■ ATTIVITÀ A
Elenchi tutte le persone indicate per nome nell'articolo sull'uccisione del Mullah Mansour.
■ ATTIVITÀ B
Prosegua l'articolo sull'uccisione del Mullah Mansour a partire dall'ultima frase riportata.
===== ESTRATTO DELLA PAGINA =====
Un comandante delle milizie islamiche ha confermato la morte del leader Mullah Akhataf Mansour. Con un’operazione militare statunitense, autorizzata direttamente da Obama, è stato ucciso in Afghanistan il leader talebano Mullah Mansour. Un attacco firmato dagli Usa portato a termine con droni che, in Afghanistan, hanno attaccato e ucciso il leader supremo dei Talebani Mullah Mansour. L’attacco è avvenuto in una regione remota al confine con il Pakistan e dopo le prime smentite arriva la conferma che il blitz ha funzionato.

Il leader Mullah Mansour è il successore del mullah Omar, ucciso nel 2013 la cui morta era rimasta segreta per 2 anni, e capo supremo dell’Emirato islamico in Afghanistan.

Mullah Mansour dalla sua salita al potere è stato contestato subito dalla parte dissidente dei talebani guidata dal Mullah Rasoul che lo accusa di essere un “fantoccio dell’Isi”. La militanza di Mansour all’interno dei talebani è partita dal basso, come semplice combattente, salendo la scala gerarchica del gruppo e occupandone anche il vertice.
===== DATI FORNITI =====
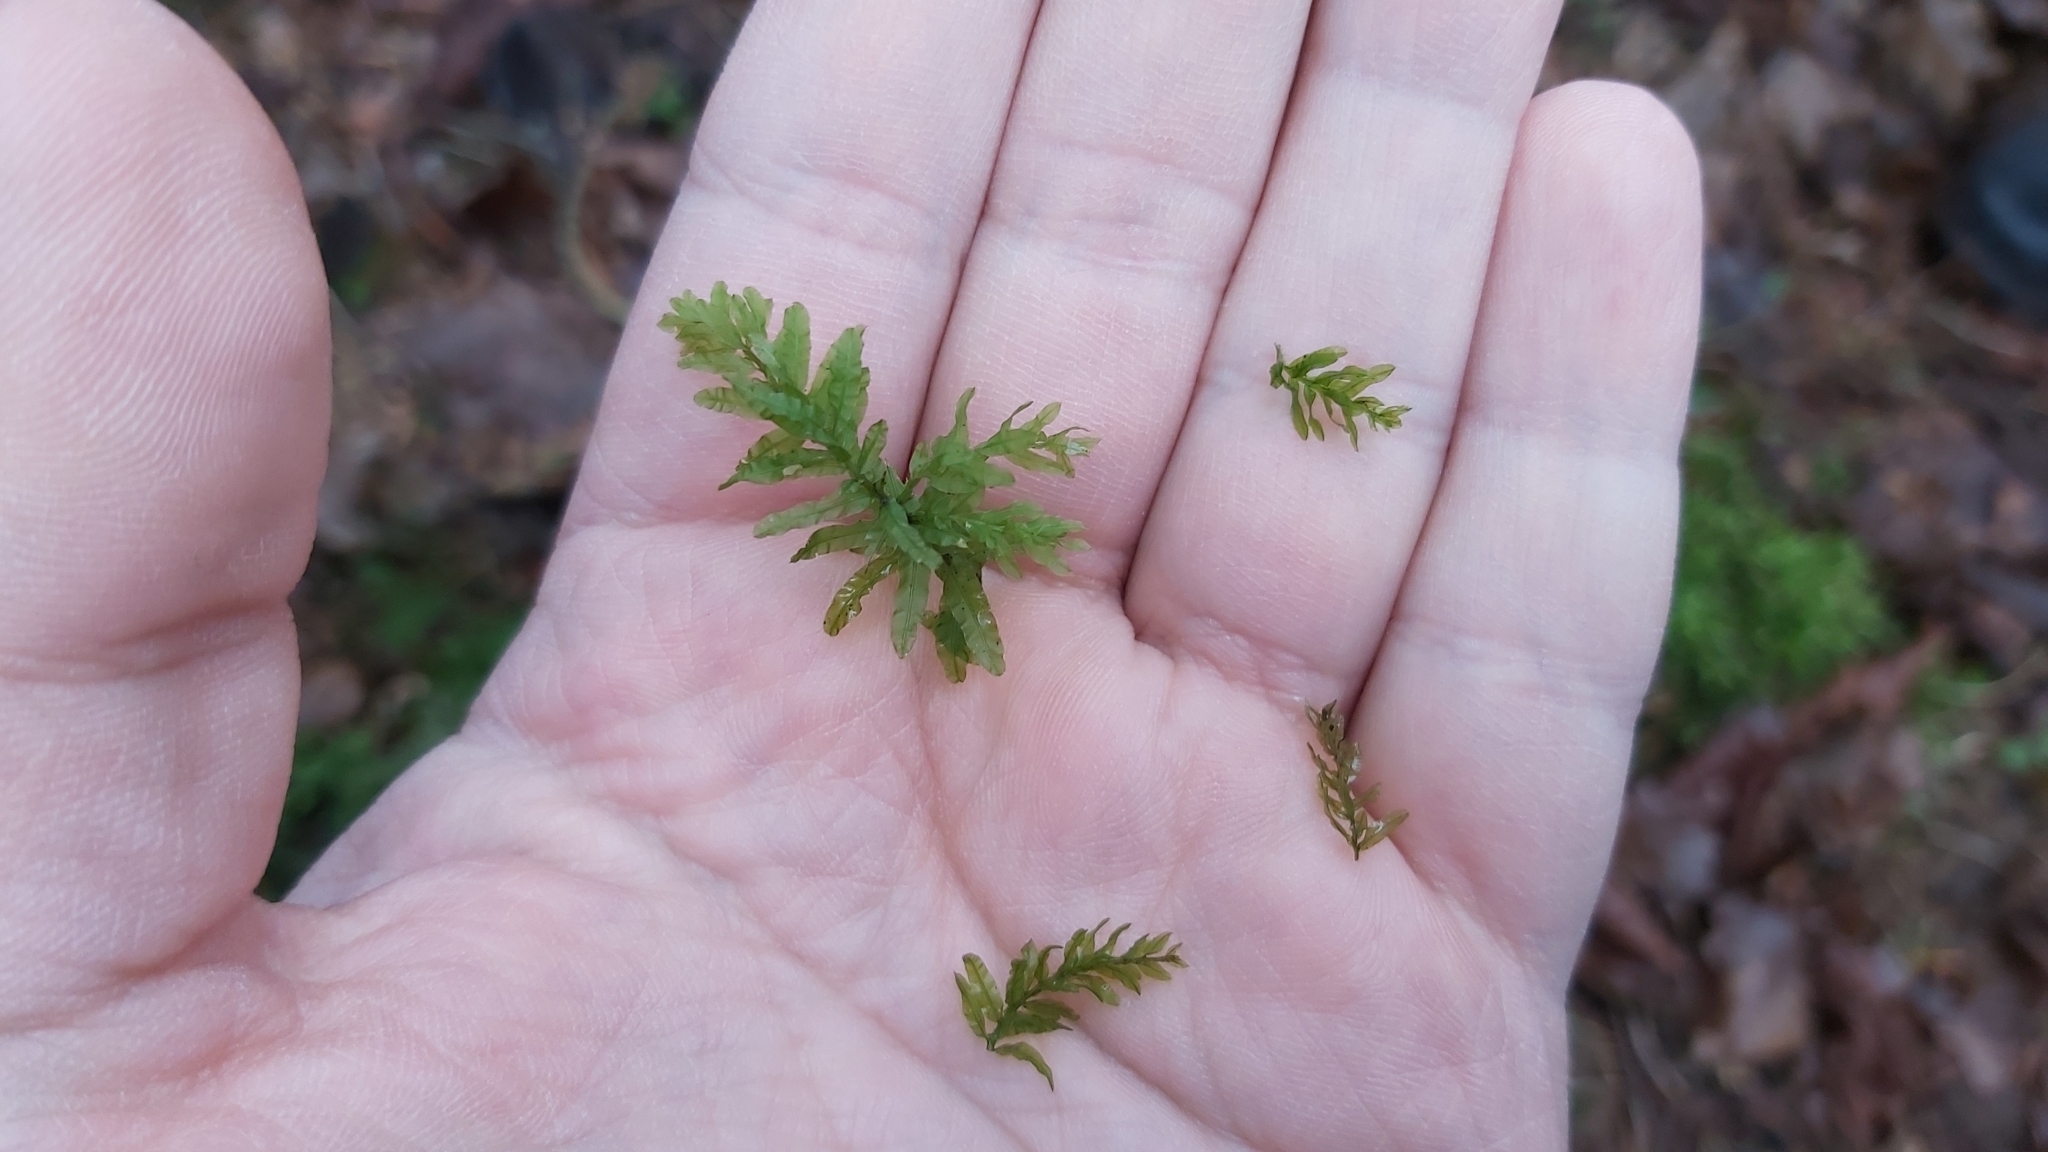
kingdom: Plantae
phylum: Bryophyta
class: Bryopsida
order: Bryales
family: Mniaceae
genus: Plagiomnium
=====
■ RISPOSTA A
- Mullah Akhataf Mansour
- Obama
- mullah Omar
- Mullah Rasoul

■ RISPOSTA B
Isis ordina di attaccare gli Stati Uniti

Su internet intanto un audio invita i militanti di Isis a colpire gli Stati Uniti durante il Ramadan, il portavoce di Isis Abu Muhammad al Adnani in un audio invita i seguaci a “combattere, combattere, combattere” e attacca la campagna degli Usa contro il sedicente Stato Islamico affermando: “Ascoltate Usa, ascoltate crociati e ascoltate ebrei, vi combatteremo, non abbiamo paura di voi, né delle vostre forze, né delle vostre minacce. Sarete sconfitti”.